I don't post a lot. I am just productive. And I am not rich. But if you are going to be an asshole and start calling out credentials, I can play that game. And I doubt you want to play it with me.
You are the one who makes everything personal. If you would like me to rub your nose in my personal success, I can do that, although I would prefer not to.
Your personal success is of course self-evident John. You're the most prolific poster on H&R!
And you are second. You still manage to do other things. And I have a lot more than that.
Seriously, why do you have to play this game? Why are you such an insecure asshole? No one else cares on here what anyone does for a living. But you do. And what is funny is, you care so desperately about me, the person that, if you knew me, would be the last person you would want to make such an issue with.
No one is close to you John.
I bet if I looked at Morning Links you would be all over it.
And here you are five hours later, posting, posting, posting...
So what? The fact that I can do that and have a high paying job and make more money than you and have better credentials than you, is a good thing. Sorry it bothers you so much.
Right on cue...
White House enters controversy over Limbaugh comments on Georgetown student
Where da women at?
If they really want women to have condoms and pills that they only pay for indirectly, then the Congress can just pass a tax and give it to them. The fact that they aren't considering such a tax suggests this plan's not as popular as they say.
But that's difficult, since a tax is politically unpopular. So instead they institute a policy with the same economic impact, but doesn't get the same budgetary oversight or political defenses as a tax.
This highlights a real problem: the government can avoid the scrutiny a tax brings by offloading collection and distribution onto third parties. It only becomes controversial when the policy offends large numbers of people. But we all should be offended that the government is able to institute stealth taxes without raising the ire of the electorate or triggering the budgetary, political or legislative consequences that follow a tax.

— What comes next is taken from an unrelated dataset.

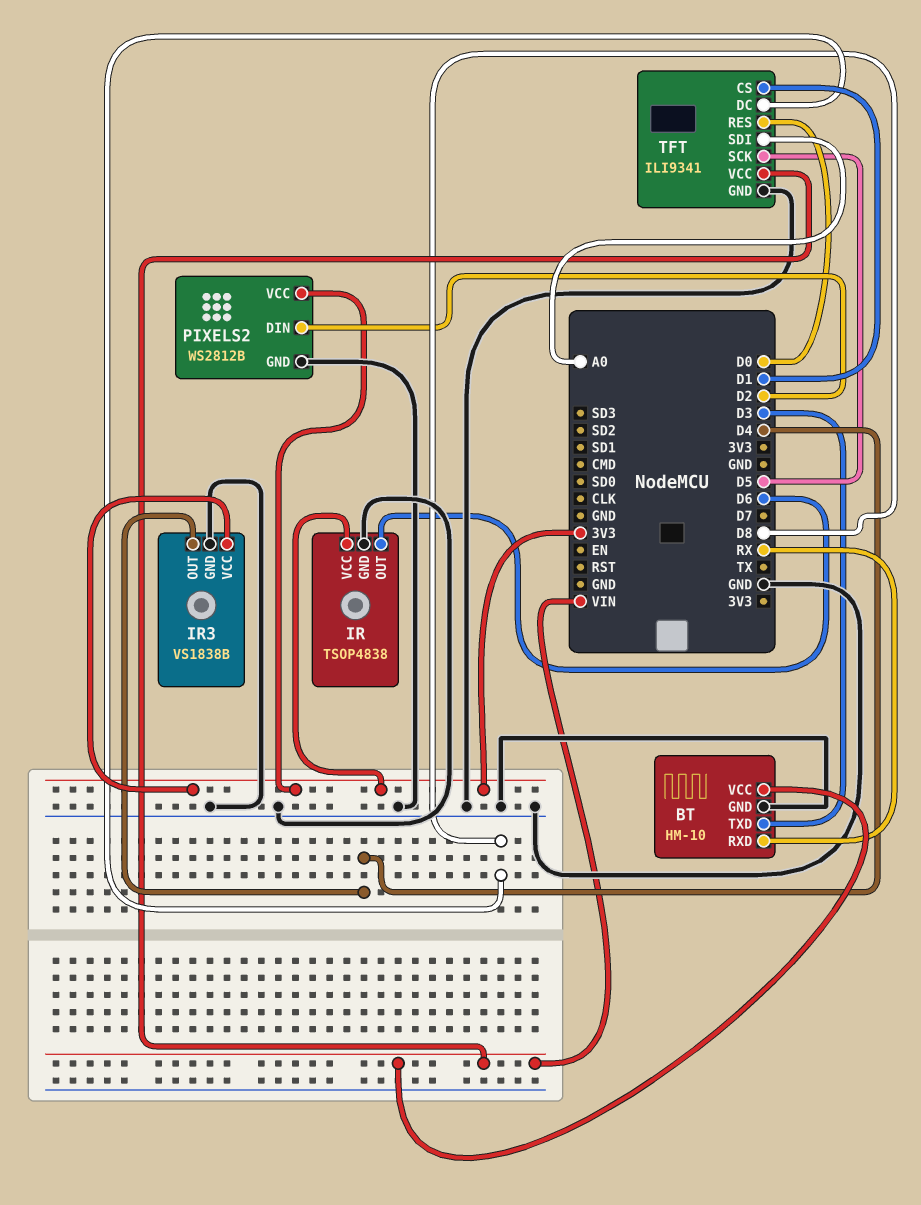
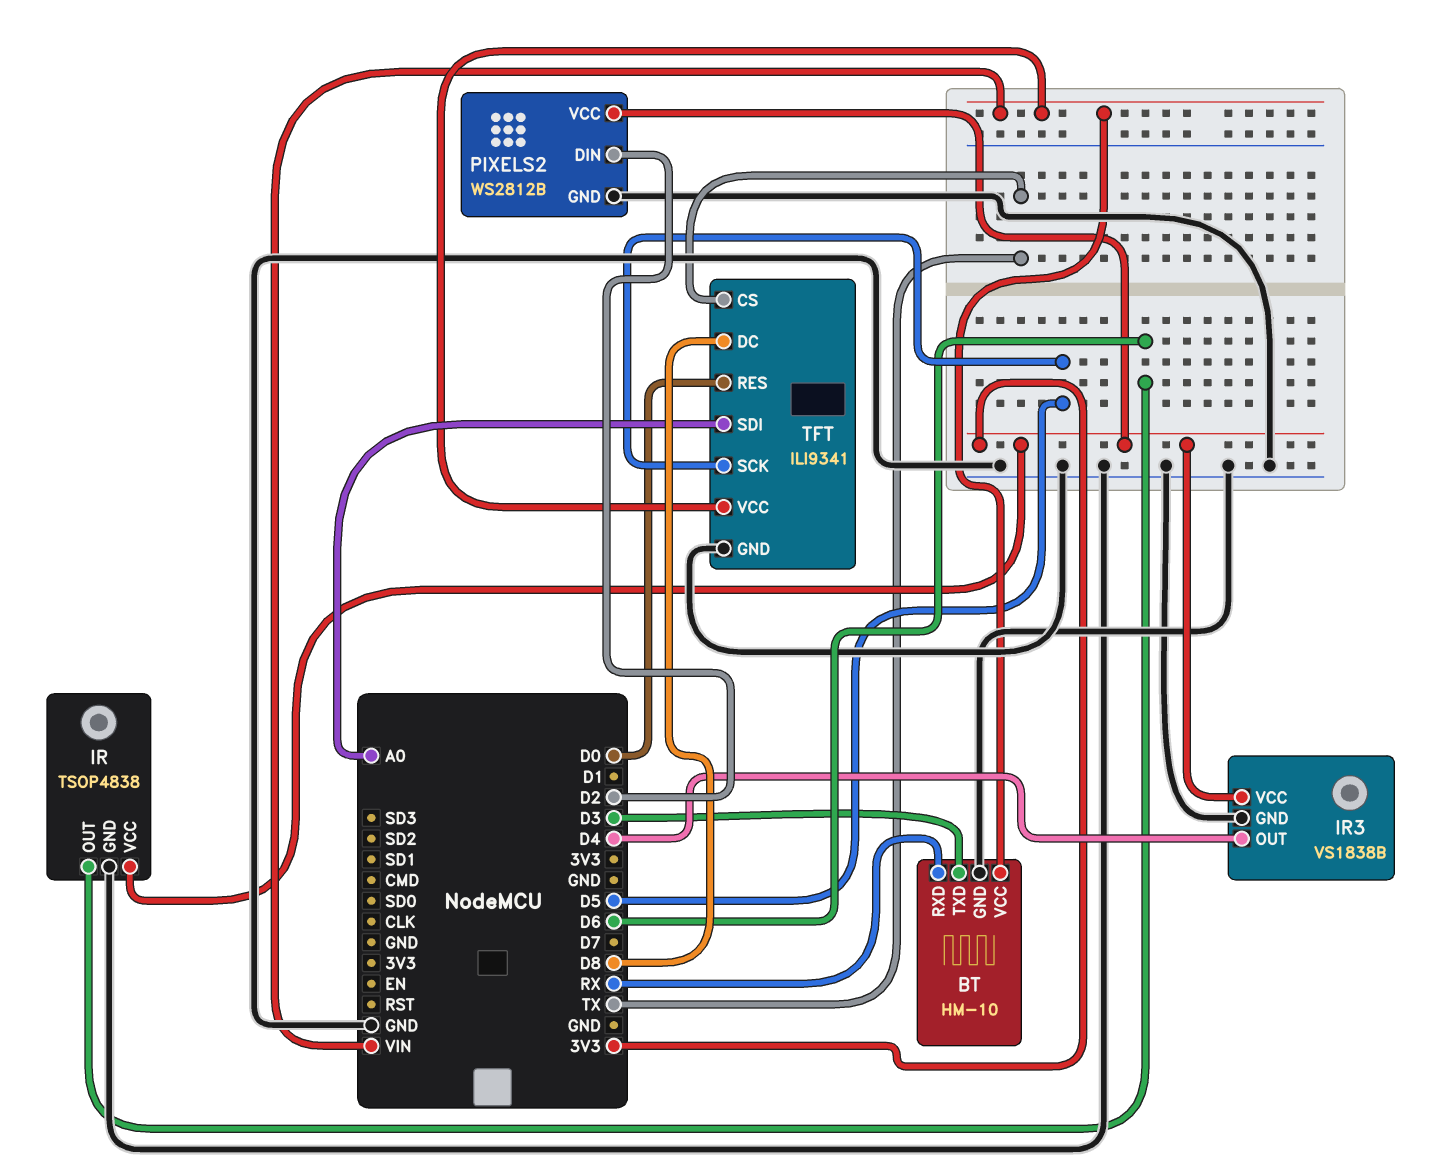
TFT pin CS: D1 -> TX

The fact of the matter is, all hospitals - including Catholic hospitals - receive public funding. This occurs not only through the obvious Medicare and Medicaid payments, but even through the use of public bonding authorities to fund things like construction and improvement programs. This means that we taxpayers are financing religious restrictions on our own health care services. All of us - Catholic and non-Catholic - are paying to have Vatican doctrines deny things like voluntary sterilization, HIV prevention counseling and even simple referrals for birth control.